=== Section Start ===
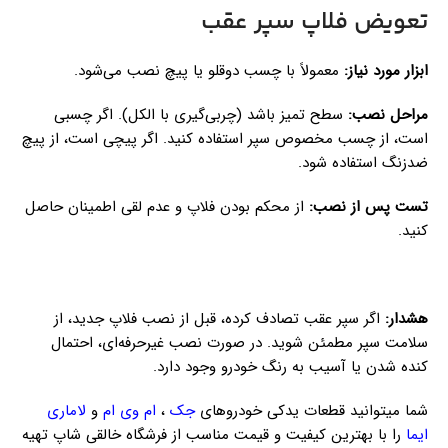
تعویض فلاپ سپر عقب
ابزار مورد نیاز:
معمولاً با چسب دوقلو یا پیچ نصب می‌شود.
مراحل نصب:
سطح تمیز باشد (چربی‌گیری با الکل). اگر چسبی
است، از چسب مخصوص سپر استفاده کنید. اگر پیچی است، از پیچ
ضدزنگ استفاده شود.
تست پس از نصب:
از محکم بودن فلاپ و عدم لقی اطمینان حاصل
کنید.
هشدار:
اگر سپر عقب تصادف کرده، قبل از نصب فلاپ جدید، از
سلامت سپر مطمئن شوید. در صورت نصب غیرحرفه‌ای، احتمال
کنده شدن یا آسیب به رنگ خودرو وجود دارد.
شما میتوانید قطعات یدکی خودروهای
جک
،
ام وی ام
و
لاماری
ایما
را با بهترین کیفیت و قیمت مناسب از فرشگاه خالقی شاپ تهیه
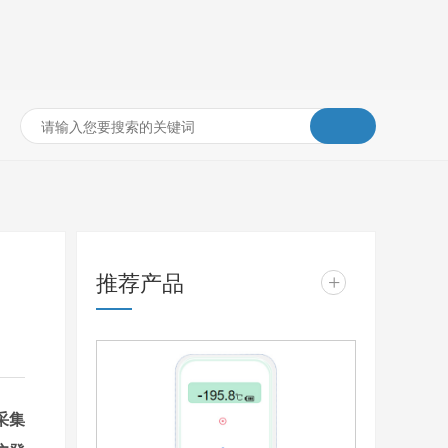
推荐产品
+
采集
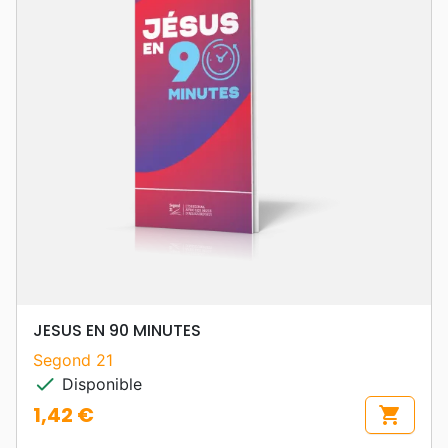
JESUS EN 90 MINUTES
Segond 21
check
Disponible
1,42 €
shopping_cart
Prix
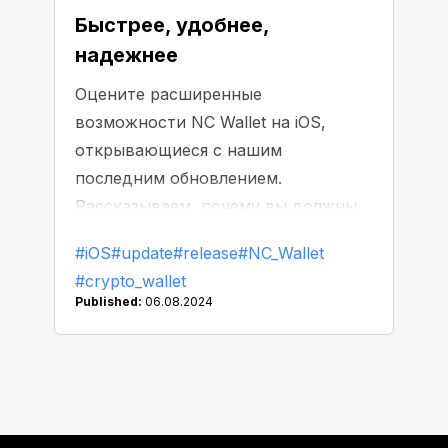
Быстрее, удобнее,
надежнее
Оцените расширенные
возможности NC Wallet на iOS,
открывающиеся с нашим
последним обновлением.
Рассказываем, почему вы должны
обновить приложение прямо
#iOS
#update
#release
#NC_Wallet
сейчас!
#crypto_wallet
Published:
06.08.2024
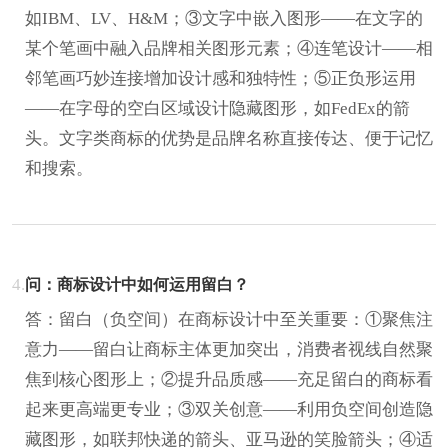
如IBM、LV、H&M；③文字中嵌入图形——在文字的
某个笔画中融入品牌相关图形元素；④连笔设计——相
邻笔画巧妙连接增加设计感和独特性；⑤正负形运用
——在字母的空白区域设计隐藏图形，如FedEx的箭
头。文字类商标的优势是品牌名称直接传达、便于记忆
和搜索。
4.
问：商标设计中如何运用留白？
答：留白（负空间）在商标设计中至关重要：①聚焦注
意力——留白让商标主体更加突出，消费者视线自然聚
焦到核心图形上；②提升品质感——充足留白的商标看
起来更高端更专业；③双关创意——利用负空间创造隐
藏图形，如联邦快递的箭头、亚马逊的笑脸箭头；④适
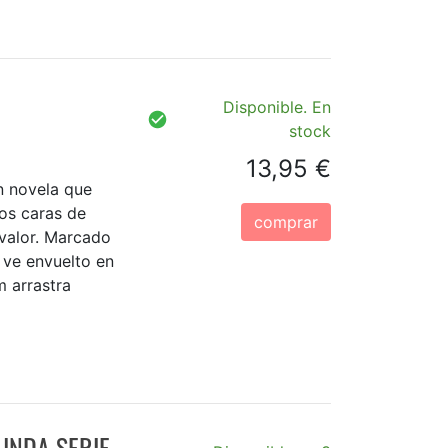
Disponible. En
stock
13,95 €
an novela que
dos caras de
comprar
valor. Marcado
e ve envuelto en
m arrastra
UNDA SERIE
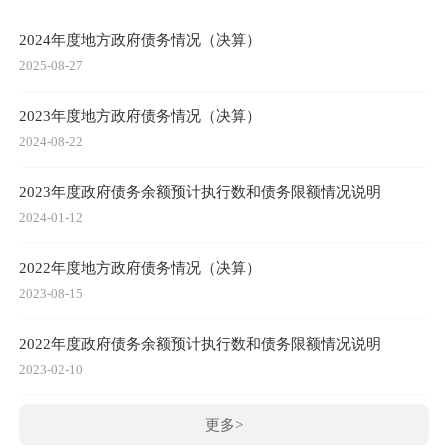
2024年度地方政府债务情况（决算）
2025-08-27
2023年度地方政府债务情况（决算）
2024-08-22
2023年度政府债务余额预计执行数和债务限额情况说明
2024-01-12
2022年度地方政府债务情况（决算）
2023-08-15
2022年度政府债务余额预计执行数和债务限额情况说明
2023-02-10
更多>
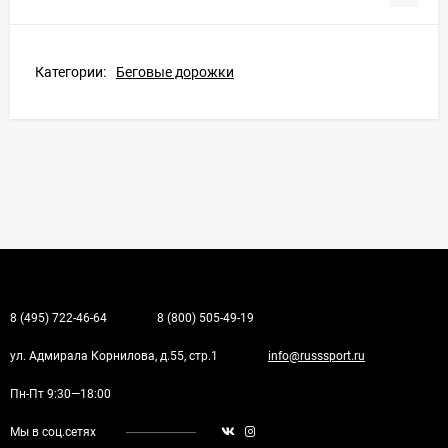
Категории:
Беговые дорожки
8 (495) 722-46-64
8 (800) 505-49-19
ул. Адмирала Корнилова, д.55, стр.1
info@russsport.ru
Пн-Пт 9:30—18:00
Мы в соц.сетях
=== Section End ===
● TASK REQUIREMENTS:
The complete listing must be transcribed verbatim, and all pictures are to be omitted.

● RESPONSE BOX:
تعویض فلاپ سپر عقب
ابزار مورد نیاز:
معمولاً با چسب دوقلو یا پیچ نصب می‌شود.
مراحل نصب:
سطح تمیز باشد (چربی‌گیری با الکل). اگر چسبی
است، از چسب مخصوص سپر استفاده کنید. اگر پیچی است، از پیچ
ضدزنگ استفاده شود.
تست پس از نصب:
از محکم بودن فلاپ و عدم لقی اطمینان حاصل
کنید.
هشدار:
اگر سپر عقب تصادف کرده، قبل از نصب فلاپ جدید، از
سلامت سپر مطمئن شوید. در صورت نصب غیرحرفه‌ای، احتمال
کنده شدن یا آسیب به رنگ خودرو وجود دارد.
شما میتوانید قطعات یدکی خودروهای
جک
،
ام وی ام
و
لاماری
ایما
را با بهترین کیفیت و قیمت مناسب از فرشگاه خالقی شاپ تهیه
推荐产品
+
采集
JESUS EN 90 MINUTES
Segond 21
check
Disponible
1,42 €
shopping_cart
Prix
Быстрее, удобнее,
надежнее
Оцените расширенные
возможности NC Wallet на iOS,
открывающиеся с нашим
последним обновлением.
Рассказываем, почему вы должны
обновить приложение прямо
#iOS
#update
#release
#NC_Wallet
сейчас!
#crypto_wallet
Published:
06.08.2024
如IBM、LV、H&M；③文字中嵌入图形——在文字的
某个笔画中融入品牌相关图形元素；④连笔设计——相
邻笔画巧妙连接增加设计感和独特性；⑤正负形运用
——在字母的空白区域设计隐藏图形，如FedEx的箭
头。文字类商标的优势是品牌名称直接传达、便于记忆
和搜索。
4.
问：商标设计中如何运用留白？
答：留白（负空间）在商标设计中至关重要：①聚焦注
意力——留白让商标主体更加突出，消费者视线自然聚
焦到核心图形上；②提升品质感——充足留白的商标看
起来更高端更专业；③双关创意——利用负空间创造隐
藏图形，如联邦快递的箭头、亚马逊的笑脸箭头；④适
Disponible. En
stock
13,95 €
an novela que
dos caras de
comprar
valor. Marcado
e ve envuelto en
m arrastra
UNDA SERIE
2024年度地方政府债务情况（决算）
2025-08-27
2023年度地方政府债务情况（决算）
2024-08-22
2023年度政府债务余额预计执行数和债务限额情况说明
2024-01-12
2022年度地方政府债务情况（决算）
2023-08-15
2022年度政府债务余额预计执行数和债务限额情况说明
2023-02-10
更多>
Категории:
Беговые дорожки
8 (495) 722-46-64
8 (800) 505-49-19
ул. Адмирала Корнилова, д.55, стр.1
info@russsport.ru
Пн-Пт 9:30—18:00
Мы в соц.сетях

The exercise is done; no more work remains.